> **Problem**:
Taking each line of the material in turn, count those with the string "Pizza" and answer with the count alone.
· · · · · · ·
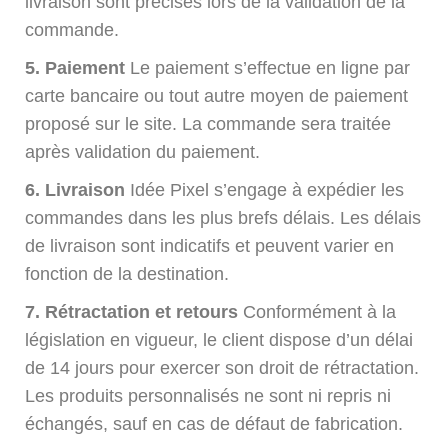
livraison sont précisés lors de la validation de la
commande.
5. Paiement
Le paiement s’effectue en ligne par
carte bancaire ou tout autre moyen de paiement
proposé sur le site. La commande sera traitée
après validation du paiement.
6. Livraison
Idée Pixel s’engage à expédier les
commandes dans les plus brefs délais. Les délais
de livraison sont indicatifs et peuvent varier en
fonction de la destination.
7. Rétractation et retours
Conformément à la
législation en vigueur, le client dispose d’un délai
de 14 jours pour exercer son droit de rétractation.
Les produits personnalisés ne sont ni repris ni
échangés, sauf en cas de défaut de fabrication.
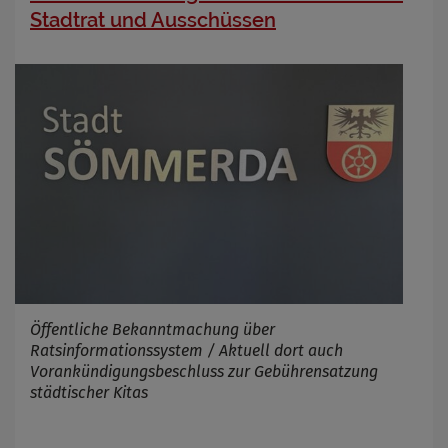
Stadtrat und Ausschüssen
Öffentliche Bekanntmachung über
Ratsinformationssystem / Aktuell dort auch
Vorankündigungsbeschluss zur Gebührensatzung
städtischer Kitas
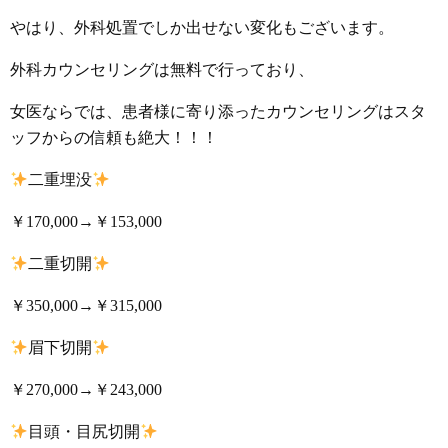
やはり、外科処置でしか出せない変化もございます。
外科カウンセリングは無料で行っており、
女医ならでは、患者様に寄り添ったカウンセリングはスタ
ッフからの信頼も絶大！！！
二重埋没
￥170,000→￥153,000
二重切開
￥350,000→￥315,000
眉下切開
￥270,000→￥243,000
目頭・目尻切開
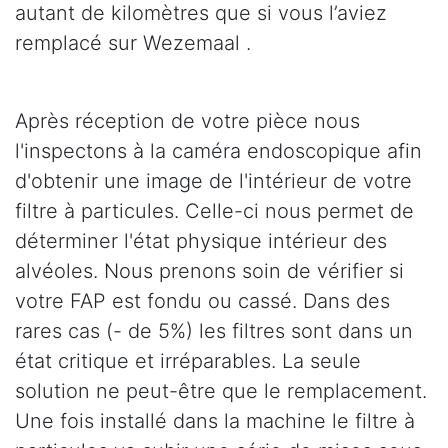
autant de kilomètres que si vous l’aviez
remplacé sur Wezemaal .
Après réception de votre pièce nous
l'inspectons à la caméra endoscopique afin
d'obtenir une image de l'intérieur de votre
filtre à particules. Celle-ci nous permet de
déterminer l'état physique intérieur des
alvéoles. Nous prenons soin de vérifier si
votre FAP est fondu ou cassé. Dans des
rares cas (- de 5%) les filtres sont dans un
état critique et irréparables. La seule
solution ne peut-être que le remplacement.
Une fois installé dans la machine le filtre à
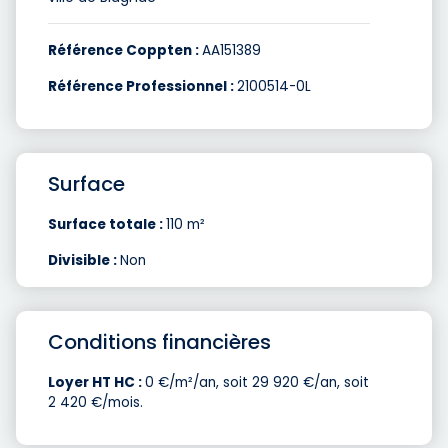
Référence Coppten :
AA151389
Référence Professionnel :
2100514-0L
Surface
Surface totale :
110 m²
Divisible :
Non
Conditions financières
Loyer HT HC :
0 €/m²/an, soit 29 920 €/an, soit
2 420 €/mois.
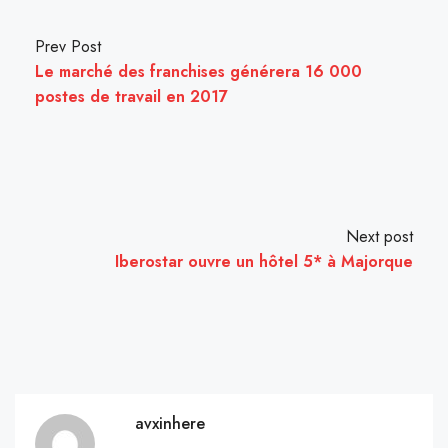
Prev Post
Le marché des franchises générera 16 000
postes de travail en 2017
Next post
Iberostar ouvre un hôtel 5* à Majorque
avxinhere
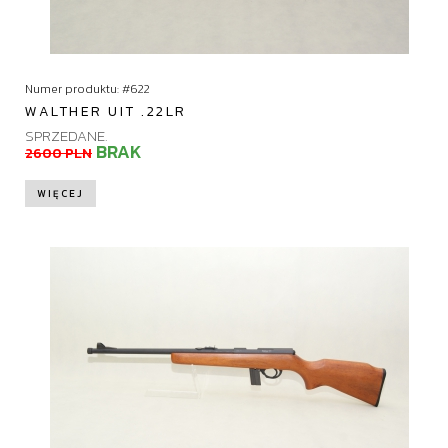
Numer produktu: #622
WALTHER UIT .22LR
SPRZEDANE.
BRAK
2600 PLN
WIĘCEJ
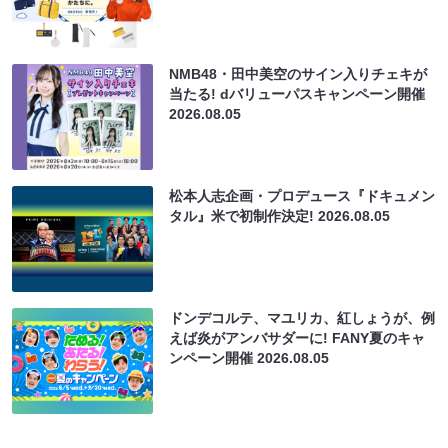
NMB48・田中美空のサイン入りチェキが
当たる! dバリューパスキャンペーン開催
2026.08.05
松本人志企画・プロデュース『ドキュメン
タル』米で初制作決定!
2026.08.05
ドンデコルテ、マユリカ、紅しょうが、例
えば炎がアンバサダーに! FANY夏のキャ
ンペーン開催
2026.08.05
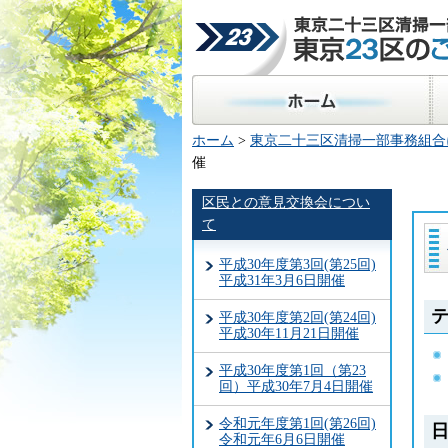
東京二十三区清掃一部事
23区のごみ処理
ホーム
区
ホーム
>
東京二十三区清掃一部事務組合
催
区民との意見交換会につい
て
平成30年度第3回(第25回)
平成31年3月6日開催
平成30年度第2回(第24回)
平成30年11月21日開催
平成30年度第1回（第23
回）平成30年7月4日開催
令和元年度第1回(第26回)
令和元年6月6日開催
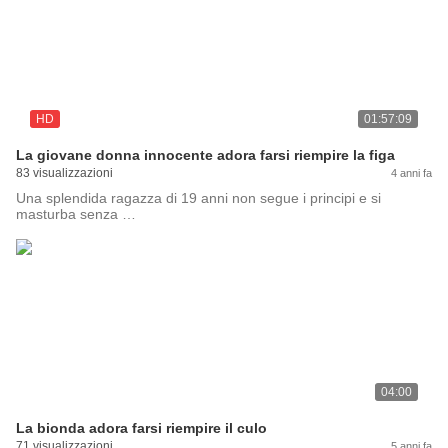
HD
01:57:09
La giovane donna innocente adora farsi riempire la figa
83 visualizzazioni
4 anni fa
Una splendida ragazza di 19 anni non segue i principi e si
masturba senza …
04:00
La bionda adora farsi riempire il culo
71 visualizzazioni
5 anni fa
· · · · · · ·
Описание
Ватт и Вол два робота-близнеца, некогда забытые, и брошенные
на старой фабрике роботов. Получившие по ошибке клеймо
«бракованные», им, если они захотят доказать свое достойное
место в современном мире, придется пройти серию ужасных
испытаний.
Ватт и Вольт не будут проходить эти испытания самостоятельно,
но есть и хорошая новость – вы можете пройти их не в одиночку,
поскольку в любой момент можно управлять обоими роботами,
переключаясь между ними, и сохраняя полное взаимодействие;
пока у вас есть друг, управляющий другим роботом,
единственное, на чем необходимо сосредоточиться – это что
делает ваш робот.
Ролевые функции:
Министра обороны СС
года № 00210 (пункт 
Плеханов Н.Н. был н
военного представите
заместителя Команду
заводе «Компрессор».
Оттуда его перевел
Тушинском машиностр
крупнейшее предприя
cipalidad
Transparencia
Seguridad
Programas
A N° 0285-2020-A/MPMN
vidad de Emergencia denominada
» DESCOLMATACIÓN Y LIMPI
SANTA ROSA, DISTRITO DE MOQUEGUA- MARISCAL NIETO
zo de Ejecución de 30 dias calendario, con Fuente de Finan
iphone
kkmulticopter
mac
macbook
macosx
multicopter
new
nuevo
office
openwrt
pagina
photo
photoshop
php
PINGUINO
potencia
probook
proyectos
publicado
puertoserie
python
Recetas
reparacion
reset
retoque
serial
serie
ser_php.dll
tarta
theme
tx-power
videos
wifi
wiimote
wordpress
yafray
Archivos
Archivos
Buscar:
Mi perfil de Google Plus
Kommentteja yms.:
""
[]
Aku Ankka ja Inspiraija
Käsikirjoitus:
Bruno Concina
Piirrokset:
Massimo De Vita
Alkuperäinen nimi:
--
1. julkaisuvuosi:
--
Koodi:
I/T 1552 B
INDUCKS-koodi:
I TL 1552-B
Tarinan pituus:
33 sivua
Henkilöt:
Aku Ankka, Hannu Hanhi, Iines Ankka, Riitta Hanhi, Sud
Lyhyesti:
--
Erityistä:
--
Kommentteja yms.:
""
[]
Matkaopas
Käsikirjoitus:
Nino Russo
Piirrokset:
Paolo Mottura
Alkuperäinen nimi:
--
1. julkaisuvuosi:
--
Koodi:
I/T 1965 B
· · · · · · ·
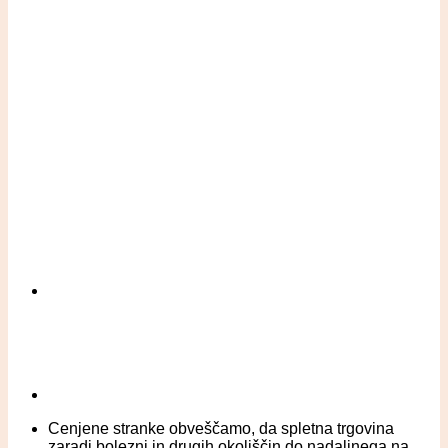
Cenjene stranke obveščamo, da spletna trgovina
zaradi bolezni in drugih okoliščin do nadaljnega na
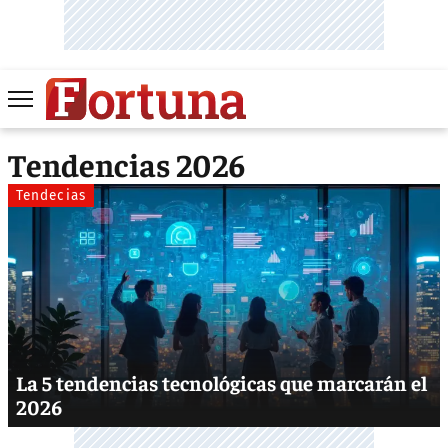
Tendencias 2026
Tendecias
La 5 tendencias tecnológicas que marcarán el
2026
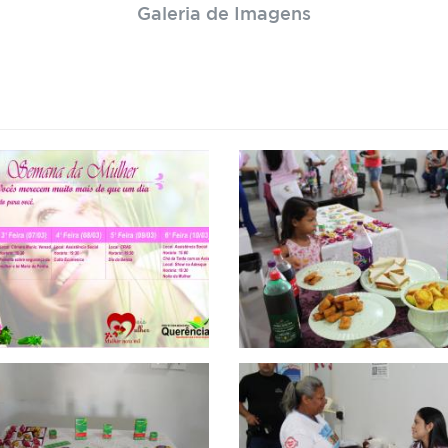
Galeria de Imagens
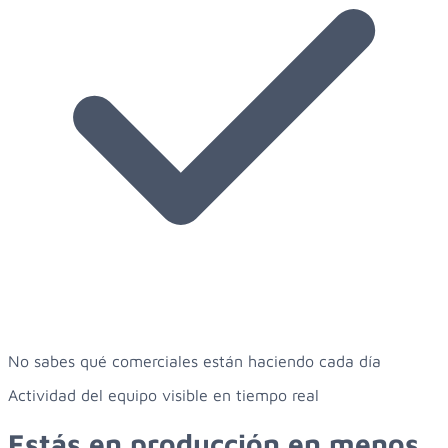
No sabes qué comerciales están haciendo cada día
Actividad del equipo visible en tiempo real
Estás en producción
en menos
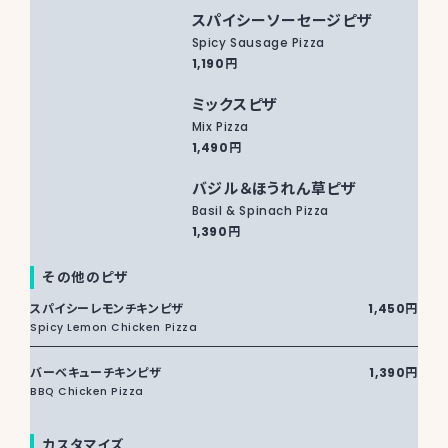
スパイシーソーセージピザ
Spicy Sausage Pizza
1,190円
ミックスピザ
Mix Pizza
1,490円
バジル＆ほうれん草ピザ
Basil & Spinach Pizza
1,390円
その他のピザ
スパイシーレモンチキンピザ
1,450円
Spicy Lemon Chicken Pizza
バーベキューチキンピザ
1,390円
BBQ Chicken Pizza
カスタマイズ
· · · · · · ·
> **Result below**:
5